**AIM OF THE TASK**. Reproduce verbatim the part of the text on light adaptation and spatial integration that lies between "We have recently" and "sense more informative.", inclusive.

**EXTRACTED TEXT**.
▼

We have recently been doing some experiments inspired by Horace Barlow's ideas about adaptation and spatial integration. But instead of looking for support for Horace's point of view, we have been hoping to displace one of his ideas by one of our own. This revisionist attitude can be justified by an argument from information theory. Barlow is almost always right, so further demonstrations of his correctness are largely redundant; to catch him out is more difficult but also in a quite objective and technical sense more informative.

It is obvious that at high levels we see textures and details that we miss when the illumination is dim: more light means better sight. This improvement could be due to any of a number of factors, but here we wish to examine one suggestion in particular: that the improvement in vision occurs because light adaptation changes the spatial organization of the retina. That some such change occurs is well documented physiologically. Neurons in the vertebrate visual system typically receive antagonistic influences from the centre and surrounding regions of their receptive fields (Barlow, 1953). Barlow, Fitzhugh & Kuffler (1957) found in cat retinal ganglion cells that light adaptation increases the prominence of the antagonistic surround relative to the centre, thereby reducing the effective size of the central summing area (or, roughly speaking, of the spatial integration region) of each cell. As Barlow (1972) has noted, the effect is rather like reducing the grain size in a photographic film. Like the photographic analog, it could provide an efficient way of regulating sensitivity, because the system would gain a useful improvement in resolution by sacrificing sensitivity that is no longer needed or even desirable.

▲

**INFORMATION**.
▼

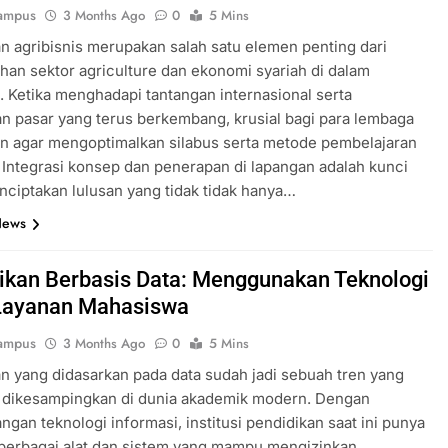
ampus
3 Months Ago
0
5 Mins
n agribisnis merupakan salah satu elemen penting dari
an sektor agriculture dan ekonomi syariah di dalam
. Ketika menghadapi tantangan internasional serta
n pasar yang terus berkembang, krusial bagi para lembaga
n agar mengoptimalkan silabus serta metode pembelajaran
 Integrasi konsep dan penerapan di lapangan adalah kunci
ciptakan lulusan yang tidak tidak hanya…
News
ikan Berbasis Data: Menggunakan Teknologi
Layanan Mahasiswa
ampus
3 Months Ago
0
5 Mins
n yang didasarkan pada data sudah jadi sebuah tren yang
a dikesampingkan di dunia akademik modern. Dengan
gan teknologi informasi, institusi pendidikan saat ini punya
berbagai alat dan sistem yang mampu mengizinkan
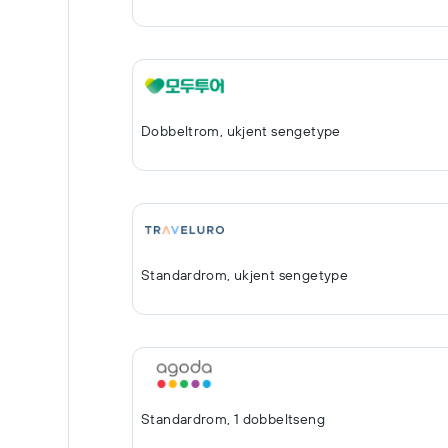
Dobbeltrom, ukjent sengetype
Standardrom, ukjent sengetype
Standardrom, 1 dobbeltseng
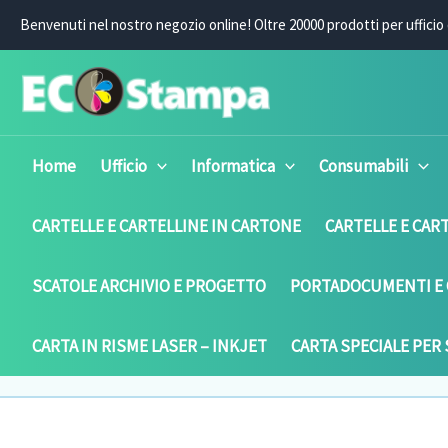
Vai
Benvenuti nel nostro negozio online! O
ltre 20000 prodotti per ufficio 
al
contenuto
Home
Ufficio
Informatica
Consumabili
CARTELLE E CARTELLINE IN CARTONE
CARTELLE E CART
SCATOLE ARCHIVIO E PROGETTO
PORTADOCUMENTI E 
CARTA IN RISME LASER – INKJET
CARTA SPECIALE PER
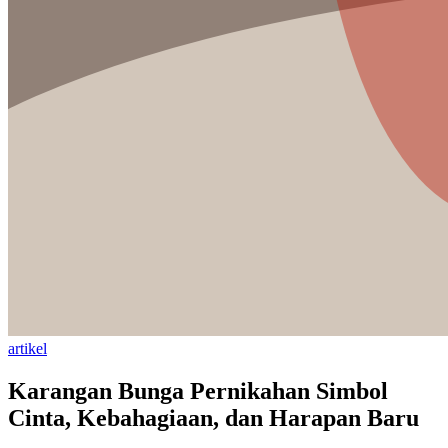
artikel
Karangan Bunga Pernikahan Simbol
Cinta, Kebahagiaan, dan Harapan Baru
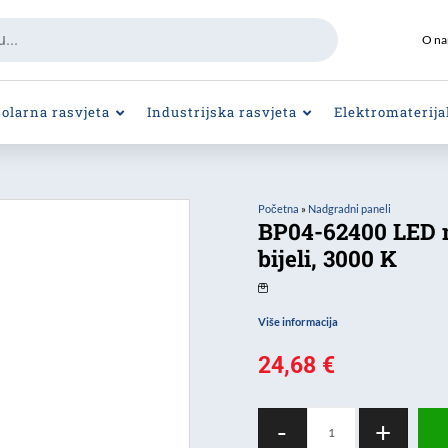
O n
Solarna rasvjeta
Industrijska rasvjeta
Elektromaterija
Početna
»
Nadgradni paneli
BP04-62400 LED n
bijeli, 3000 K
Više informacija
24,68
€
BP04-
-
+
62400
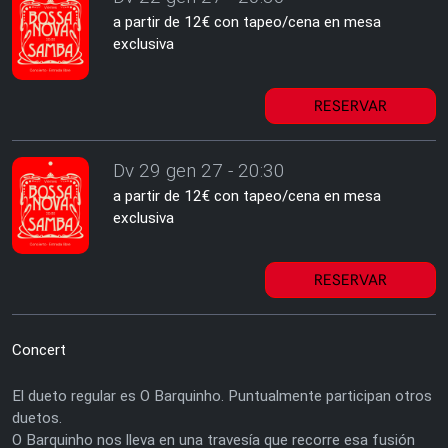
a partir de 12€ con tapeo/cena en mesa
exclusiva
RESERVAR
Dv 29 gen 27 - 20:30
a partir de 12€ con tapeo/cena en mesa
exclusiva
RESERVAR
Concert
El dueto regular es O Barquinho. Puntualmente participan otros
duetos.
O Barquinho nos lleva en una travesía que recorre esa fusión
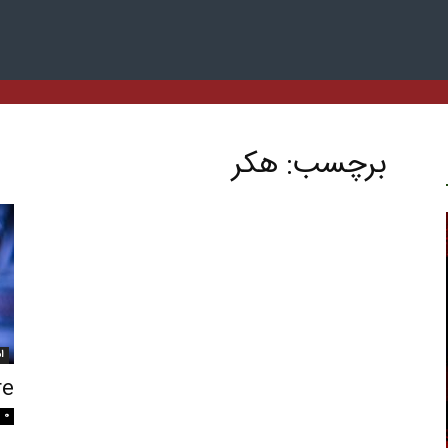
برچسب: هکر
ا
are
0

▲
▼

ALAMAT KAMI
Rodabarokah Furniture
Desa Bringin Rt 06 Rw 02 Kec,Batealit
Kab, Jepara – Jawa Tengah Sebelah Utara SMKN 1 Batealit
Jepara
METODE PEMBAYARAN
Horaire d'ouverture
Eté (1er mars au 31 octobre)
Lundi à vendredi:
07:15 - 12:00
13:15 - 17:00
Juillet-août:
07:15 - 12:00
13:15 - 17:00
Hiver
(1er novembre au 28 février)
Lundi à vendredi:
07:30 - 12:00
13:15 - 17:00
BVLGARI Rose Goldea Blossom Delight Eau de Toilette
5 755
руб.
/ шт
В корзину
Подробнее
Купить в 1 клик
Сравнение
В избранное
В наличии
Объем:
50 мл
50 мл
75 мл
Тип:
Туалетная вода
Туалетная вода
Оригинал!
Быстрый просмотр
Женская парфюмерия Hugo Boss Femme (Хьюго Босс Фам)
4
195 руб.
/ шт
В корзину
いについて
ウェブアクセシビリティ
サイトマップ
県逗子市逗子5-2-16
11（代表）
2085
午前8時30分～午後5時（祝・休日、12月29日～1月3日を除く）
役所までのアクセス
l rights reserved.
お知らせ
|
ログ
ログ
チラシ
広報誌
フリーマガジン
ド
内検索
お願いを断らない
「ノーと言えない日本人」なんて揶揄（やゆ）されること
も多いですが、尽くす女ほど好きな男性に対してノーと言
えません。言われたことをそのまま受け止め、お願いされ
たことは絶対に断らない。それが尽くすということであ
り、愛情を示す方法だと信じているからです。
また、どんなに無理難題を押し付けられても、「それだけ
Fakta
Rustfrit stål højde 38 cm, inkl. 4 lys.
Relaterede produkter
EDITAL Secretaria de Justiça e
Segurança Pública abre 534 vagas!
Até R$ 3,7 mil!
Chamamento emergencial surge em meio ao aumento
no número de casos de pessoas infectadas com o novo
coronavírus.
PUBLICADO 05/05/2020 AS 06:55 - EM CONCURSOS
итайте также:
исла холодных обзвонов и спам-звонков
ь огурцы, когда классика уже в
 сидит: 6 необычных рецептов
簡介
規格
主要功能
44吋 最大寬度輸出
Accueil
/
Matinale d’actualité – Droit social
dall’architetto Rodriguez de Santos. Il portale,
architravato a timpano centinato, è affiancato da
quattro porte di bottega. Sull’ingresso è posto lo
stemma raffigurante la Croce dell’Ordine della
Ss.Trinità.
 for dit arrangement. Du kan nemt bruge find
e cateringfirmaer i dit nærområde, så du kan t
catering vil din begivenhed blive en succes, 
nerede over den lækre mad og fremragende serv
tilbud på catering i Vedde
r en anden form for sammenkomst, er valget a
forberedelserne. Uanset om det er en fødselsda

▲

**EXERCISE ANSWER**.
We have recently been doing some experiments inspired by Horace Barlow's ideas about adaptation and spatial integration. But instead of looking for support for Horace's point of view, we have been hoping to displace one of his ideas by one of our own. This revisionist attitude can be justified by an argument from information theory. Barlow is almost always right, so further demonstrations of his correctness are largely redundant; to catch him out is more difficult but also in a quite objective and technical sense more informative.